WORK REQUEST:
Lines below that include "appeared" are the answer; copy each one.

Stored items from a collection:
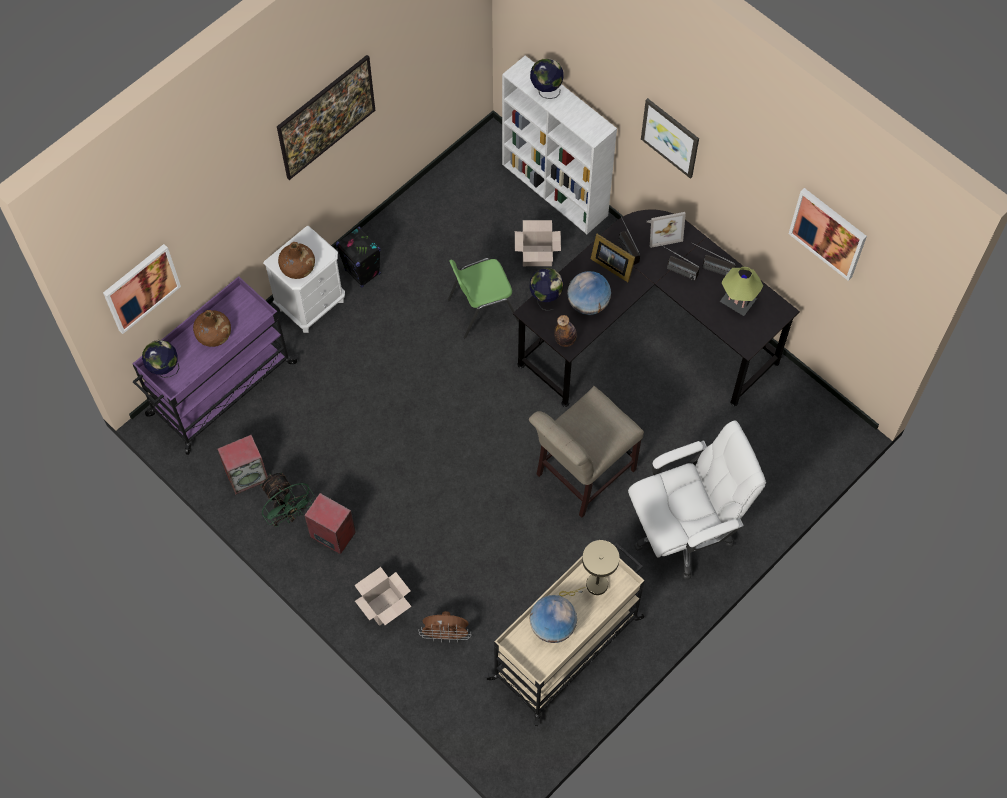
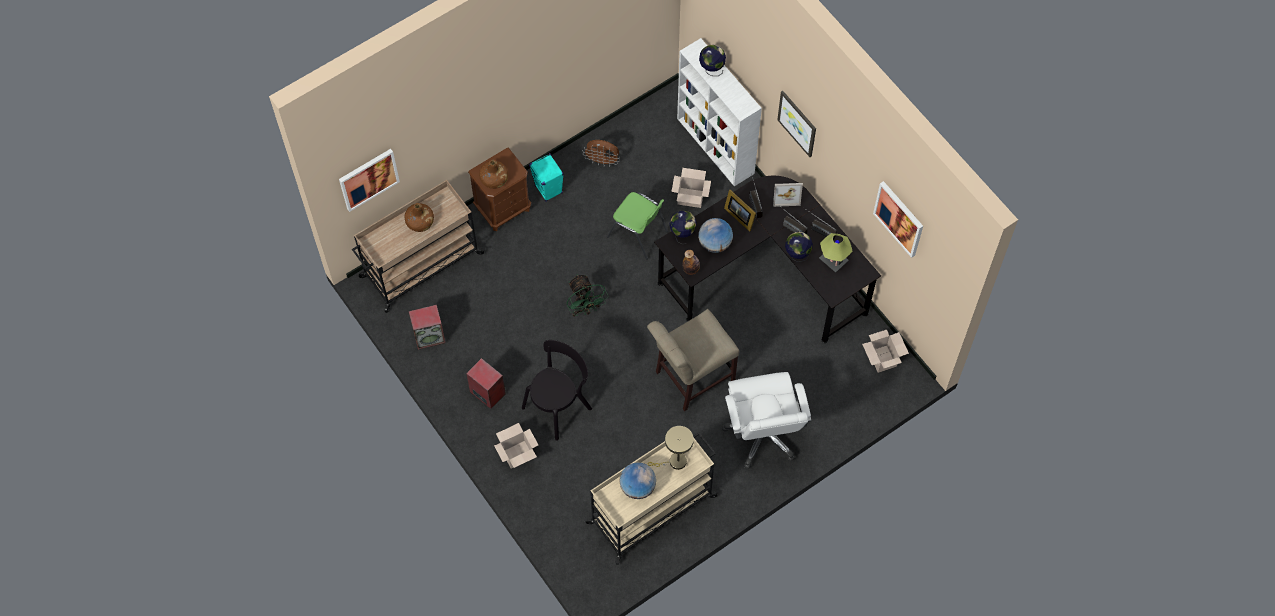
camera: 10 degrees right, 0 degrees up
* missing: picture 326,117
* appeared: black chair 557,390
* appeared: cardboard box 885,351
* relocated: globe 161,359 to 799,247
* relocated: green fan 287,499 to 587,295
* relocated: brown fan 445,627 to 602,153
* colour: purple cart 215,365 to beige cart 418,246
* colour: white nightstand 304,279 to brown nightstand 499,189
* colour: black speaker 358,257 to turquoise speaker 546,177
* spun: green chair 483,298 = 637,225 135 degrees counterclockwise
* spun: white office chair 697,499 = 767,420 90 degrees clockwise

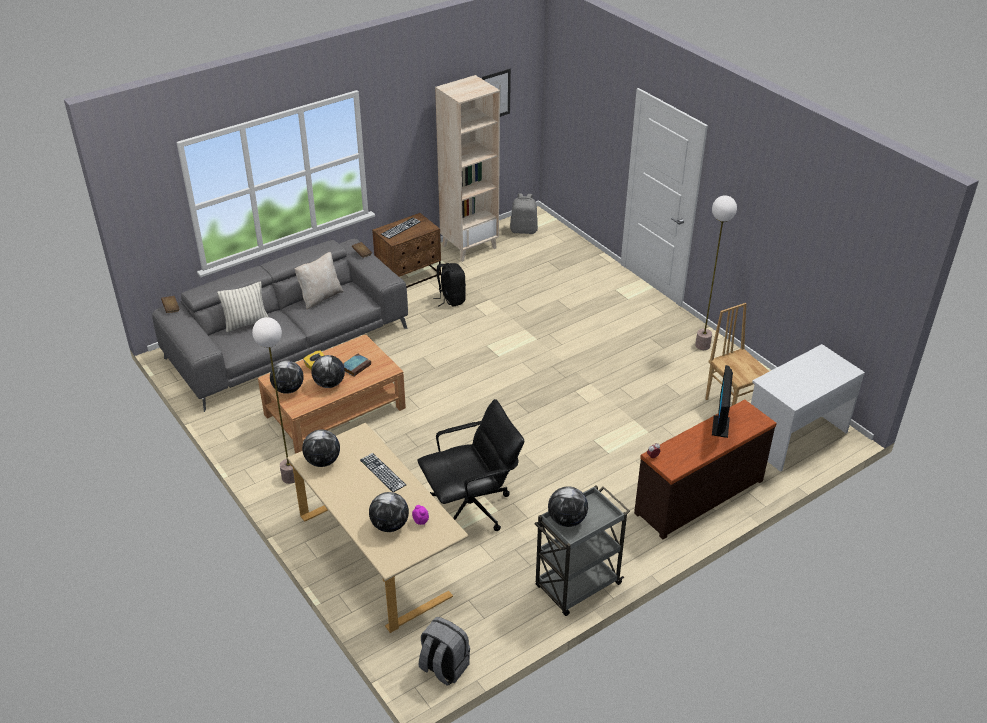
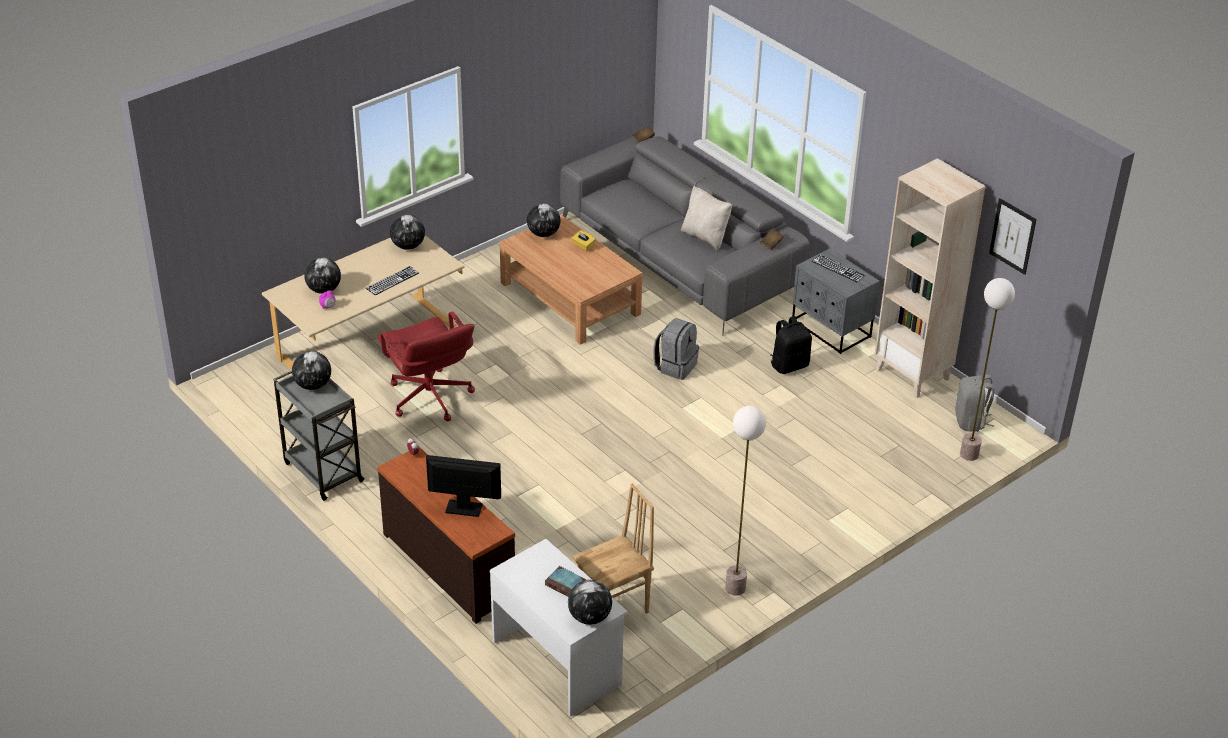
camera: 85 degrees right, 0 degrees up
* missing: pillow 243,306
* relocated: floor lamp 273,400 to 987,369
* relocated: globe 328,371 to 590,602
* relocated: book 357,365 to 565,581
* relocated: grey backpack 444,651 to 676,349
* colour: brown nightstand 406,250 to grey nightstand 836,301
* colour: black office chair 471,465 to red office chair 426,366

COMPLETED EXERCISE:
* appeared: black chair 557,390
* appeared: cardboard box 885,351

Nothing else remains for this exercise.